### SELECTED EXCERPT:
------------------------------------------------------------
People love citrus fruit! What could be more delightful than limes, grapefruits, tangerines, kumquats, clementines, blood oranges, and lemons? This line of thought led me to ask where lemons come from, and I was surprised to find that lemons–and many other citrus fruits–were created by humans by hybridizing inedible or unpalatable natural species of trees. Lemons, oranges, and limes are medieval inventions! The original wild citrus fruits were very different from the big sweet juicy fruits you find in today’s supermarkets. All of today’s familiar citrus fruits come from increasingly complicated hybridization (and attendant artificial selection) of citrons, pomelos, mandarins, and papedas. It seems the first of these fruits to be widely cultivated was the citron (Citrus Medicus) which reached the Mediterranean world in the Biblical/Classical era.
The citron superficially resembles a modern lemon, but whereas the lemon has juicy segments beneath the peel, citrons consist only of aromatic pulp (and possibly a tiny wisp of bland liquid). Although it is not much a food source, the pulp and peel of citrus smells incredibly appealing–so much so that the fruit was carried across the world in ancient (or even prehistoric times). Ancient Mediterranean writers believed that the citron had originated in India, but that is only because it traveled through India to reach them. Genetic testing and field botany now seem to indicate that citrons (and the other wild citrus fruits) originated in New Guinea, New Caledonia and Australia.
------------------------------------------------------------
### Dataset items:
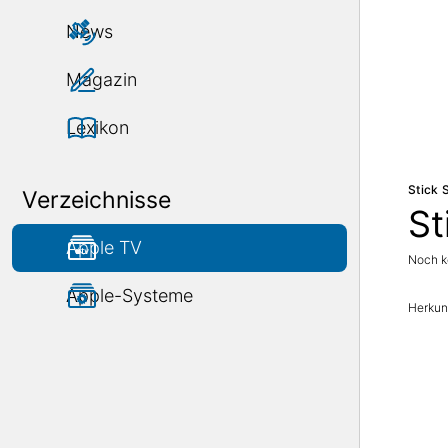
News
Magazin
Lexikon
Stick 
Verzeichnisse
St
Apple TV
Noch k
Apple-Systeme
Herkunf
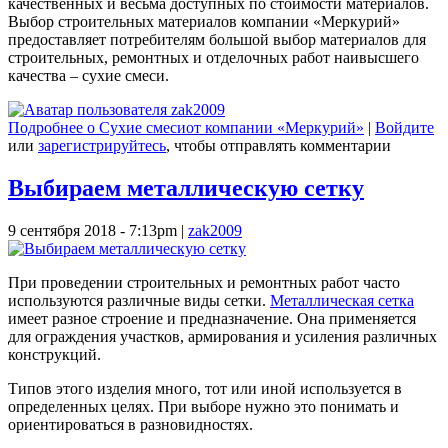
качественных и весьма доступных по стоимости материалов.
Выбор строительных материалов компании «Меркурий»
предоставляет потребителям большой выбор материалов для
строительных, ремонтных и отделочных работ наивысшего
качества – сухие смеси.
Подробнее
о Сухие смесиот компании «Меркурий»
|
Войдите
или
зарегистрируйтесь
, чтобы отправлять комментарии
Выбираем металлическую сетку
9 сентября 2018 - 7:13pm
|
zak2009
При проведении строительных и ремонтных работ часто
используются различные виды сетки.
Металлическая сетка
имеет разное строение и предназначение. Она применяется
для ограждения участков, армирования и усиления различных
конструкций.
Типов этого изделия много, тот или иной используется в
определенных целях. При выборе нужно это понимать и
ориентироваться в разновидностях.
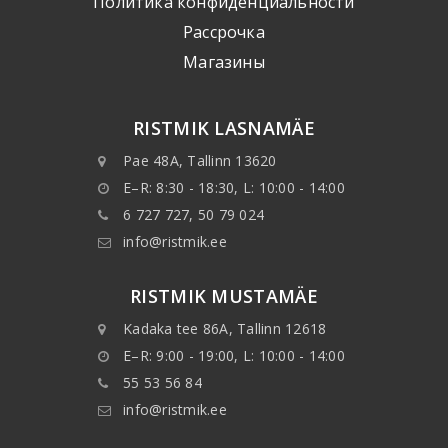
Политика конфиденциальности
Рассрочка
Mагазины
RISTMIK LASNAMÄE
Pae 48A, Tallinn 13620
E–R: 8:30 - 18:30, L: 10:00 - 14:00
6 727 727, 50 79 024
info@ristmik.ee
RISTMIK MUSTAMÄE
Kadaka tee 86A, Tallinn 12618
E–R: 9:00 - 19:00, L: 10:00 - 14:00
55 53 56 84
info@ristmik.ee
------------------------------------------------------------
### EXERCISE 1:
Sum up the passage on the origins of citrus fruit in two sentences.
### EXERCISE 2:
Pick up the passage on the origins of citrus fruit after its final sentence and carry it forward.

### YOUR RESPONSE 1:
Many familiar citrus fruits, including lemons, oranges, and limes, were created by humans through the hybridization of inedible or unpalatable wild species, namely citrons, pomelos, mandarins, and papedas. The citron was the first of these to be widely cultivated, and although it contains only aromatic pulp rather than juicy segments, its appealing scent carried it across the world, from an origin now traced to New Guinea, New Caledonia, and Australia rather than India.

### YOUR RESPONSE 2:
In ancient times citrons were prized for use in medicine, perfume, and religious ritual. The fruits were purported to combat various pulmonary and gastronomic ills. Citrons are mentioned in the Torah and in the major hadiths of Sunni Muslims. In fact the fruit is used during the Jewish festival of Sukkot (although it is profane to use citrons grown from grafted branches).
Since citron has been domesticated for such a long time, there are many exotic variations of the fruit which have textured peels with nubs, ribs, or bumps: there is even a variety with multiple finger-like appendages (I apologize if that sentence sounded like it came off of a machine in a truck-stop lavatory but the following illustration will demonstrate what I mean).
Citron remains widely used for Citrus zest (the scrapings of the outer skin used as a flavoring ingredient) and the pith is candied and made into succade. In English the word citron is also used to designate a pretty color which is a mixture of green and orange. I have writted about citrons to better explain the domestication of some of my favorite citrus fruits (all of which seem to have citrons as ancestors) but I still haven’t tried the actual thing. I will head over to one of the Jewish quarters of Brooklyn as soon as autumn rolls around (and Sukkot draws near) so I can report to you. In the mean time has anyone out there experienced the first domesticated citrus?